Nitroalkane can be prepared by passing the mixture of alkane and nitric acid vapor at 400⁰C. The reaction involving the substitution of hydrogen of alkane of nitro group is called nitration of alkane. Alkanes can be nitrated by reacting them with nitric acid (HNO₃) in the presence of sulfuric acid (H₂SO₄).

R−H+HNO3​→R−NO2​+H2​O

Physical Properties of Nitroalkanes

• State: Lower members (e.g., nitromethane, nitroethane) are liquids; higher members may be solid.
• Color: Typically pale yellow or colorless.
• Boiling Point: Nitro compounds have relatively high boiling points due to strong dipole-dipole interactions.
• Solubility: They are moderately soluble in water and highly soluble in organic solvents like ethanol and ether.

Chemical Properties of Nitroalkanes

• Acidity: Nitro compounds exhibit weak acidity due to the electron-withdrawing nature of the nitro group.

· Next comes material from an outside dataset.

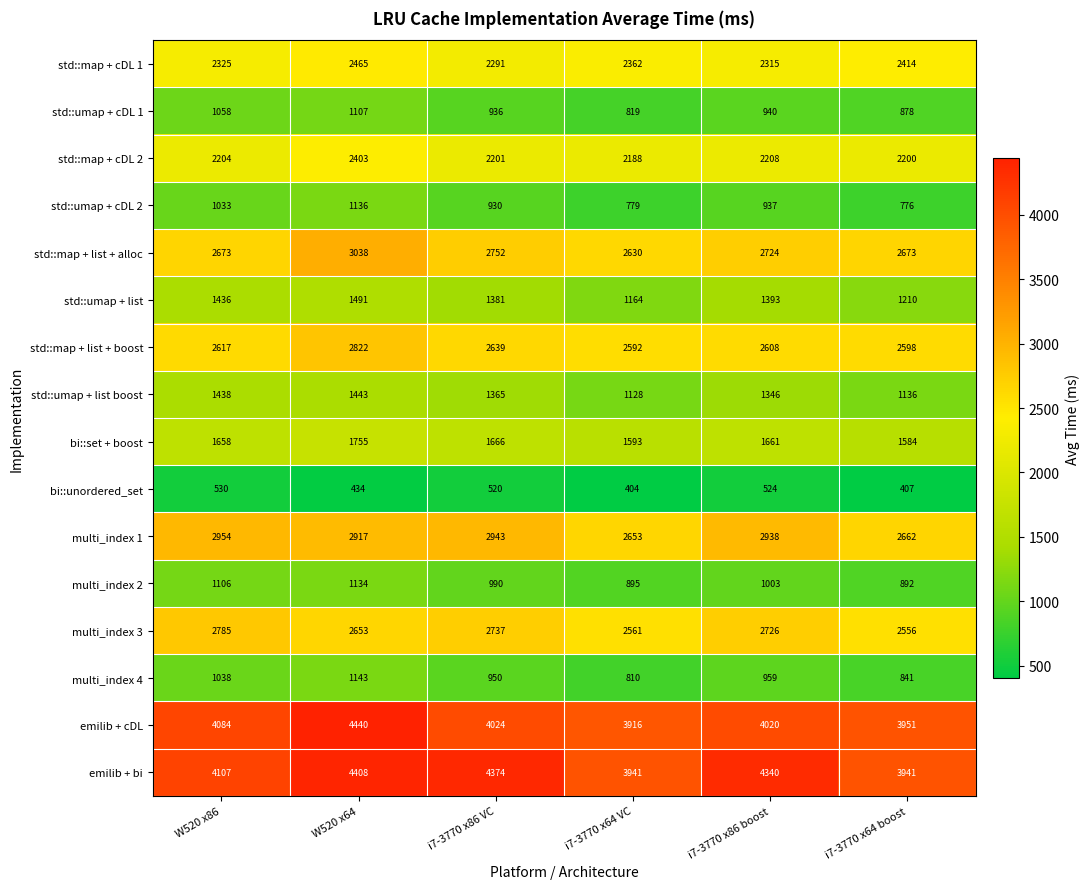

What is the minimum value for emilib + cDL?

3916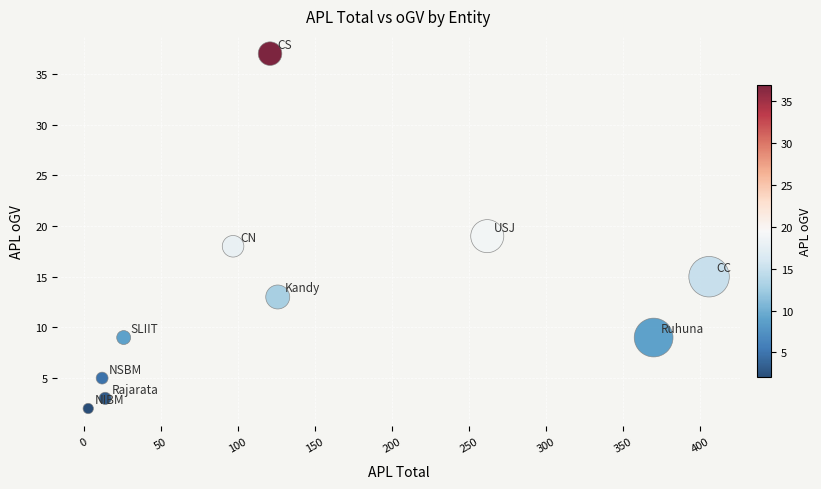

What is the range of X values (max minus min)?

403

They can form salts with strong bases.
• Reduction: Nitro compounds are readily reduced to amines using reagents like Sn/HCl or catalytic hydrogenation.

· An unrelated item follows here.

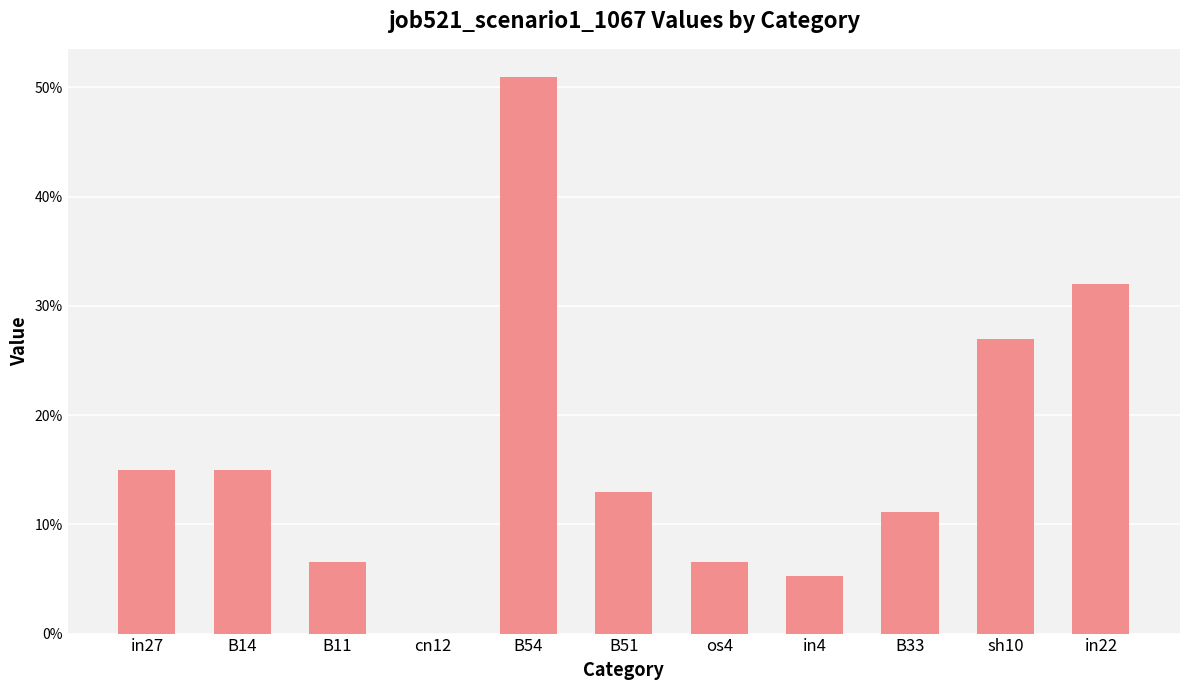

Rank the categories by value from lowest to highest.

cn12, in4, B11, os4, B33, B51, in27, B14, sh10, in22, B54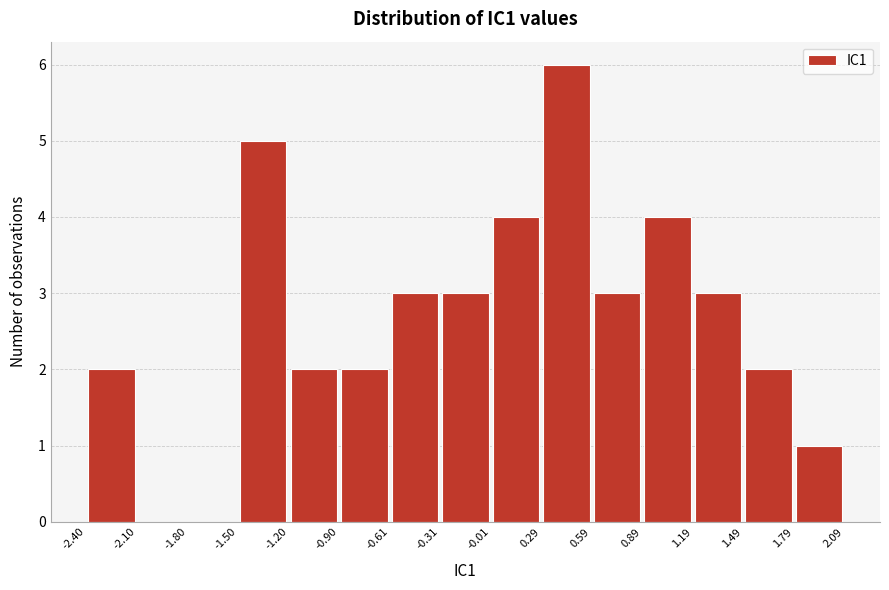

How tall is the bar that spans -2.40 to -2.10 on the x-axis? The values are not printed on the chart, so give them approximately, as read against the axis.

2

  R−NO₂​+6[H]→R−NH₂​+2H₂​O

• Nucleophilic Substitution: The α-carbon (adjacent to the nitro group) is acidic and can undergo substitution reactions.
• Thermal Decomposition: Nitro compounds decompose on heating, often producing gases like CO₂, NO, and N₂.
• Reaction with Aldehydes/Ketones (Henry Reaction): Nitroalkanes react with aldehydes or ketones in the presence of a base to form β-nitroalcohols.

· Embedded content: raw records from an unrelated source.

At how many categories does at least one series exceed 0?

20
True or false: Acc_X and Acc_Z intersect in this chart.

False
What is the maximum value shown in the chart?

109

  R−CHO+R′−NO₂​→R−CH(OH)−C(NO₂​)−R′

Applications of Preparation of Aliphatic Nitro Compounds

1. Industrial Use:
   • Used as solvents (e.g., nitromethane).
   • Precursors for the synthesis of amines and other compounds.
   • Components of explosives (e.g., nitroglycerin is derived from nitration).
2. Pharmaceuticals:
   • Serve as intermediates in the production of drugs.
3. Laboratory Reagents:
   • Used in organic synthesis for reactions like the Henry reaction.
4. Agriculture:
   • Intermediate products in the production of pesticides.

Aliphatic nitro compounds play a vital role in chemistry and industry. Their distinctive physical and chemical properties, combined with versatile preparation methods, make them essential for the production of fuels, pharmaceuticals, and agrochemicals.